1. Field of the Invention
The present invention is related to a golf club and more specifically to an improvement related to a method of the assembly of its shaft with the head. The invention is also related to a method enabling the shaft to be disassembled from the head.
2. Discussion of Background and Relevant Information
While playing golf, the player hits a golf ball in order to displace it, by propelling it with an implement referred to as a golf club which is constituted by a shaft having a head at its lower end, whereas its upper end is equipped with a handle, often referred to as a grip.
In a known manner, the head itself is extended laterally from the shaft by a neck adapted to receive the shaft. To this end, the neck has an opening in which the lower end of the shaft is affixed, typically by means of an adhesive of the epoxy type.
Often, the player wants to change the shaft of the club, either because it is damaged, or because it is not completely adapted to his or her game. Indeed, the precision of shots depends on a certain number of parameters, and especially those related to the stiffness of the shaft and/or its structure. Therefore, the golfer desires either to change clubs or to have the shafts of the clubs changed. The operation of changing the shafts is not very problematic, and is very easy indeed for clubs whose head and shaft are metallic, because the club need only be heated locally in the area or zone at which the shaft is embedded in the head, causing thereby the softening or destruction of the adhesive, thus enabling the shaft to be withdrawn and completely removed from the head.
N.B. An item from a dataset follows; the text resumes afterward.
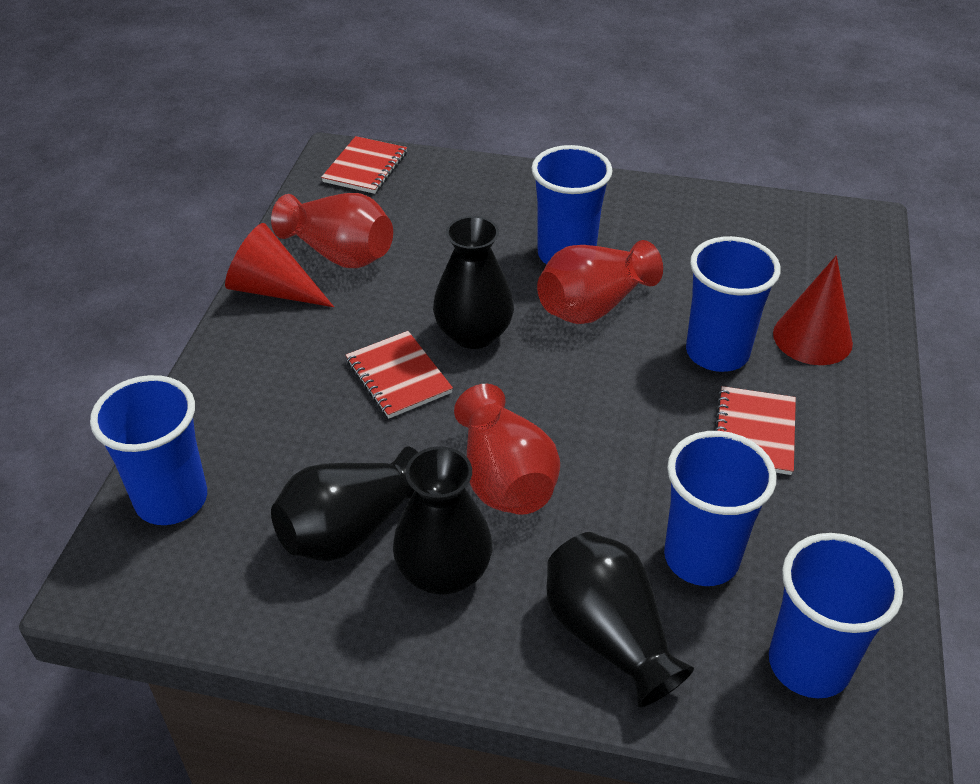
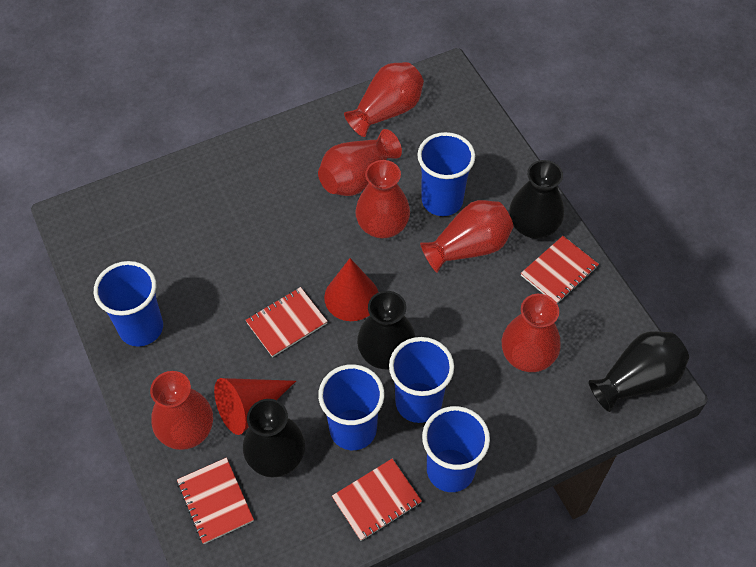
red notebook: [321,136,407,194] [346,331,453,418] [714,386,796,475] = 3 -> [177,457,254,544] [245,287,328,357] [332,459,422,541] [521,236,599,304] = 4
red vase: [271,193,393,268] [454,384,560,515] [537,240,663,324] = 3 -> [150,371,213,450] [318,129,402,196] [344,62,424,137] [355,160,410,238] [420,200,514,273] [502,294,561,372] = 6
This operation is unfortunately not possible for clubs whose embedding zone cannot be heated. This is the case for a club whose head, at least in its shaft embedding zone is made of plastic or of a composite material, and whose shaft is not made of steel but, for example, is made of a composite material. It is easy to understand that heating the embedding zone of the shaft would cause irreparable damage to the head and to the shaft, which would then no longer be usable.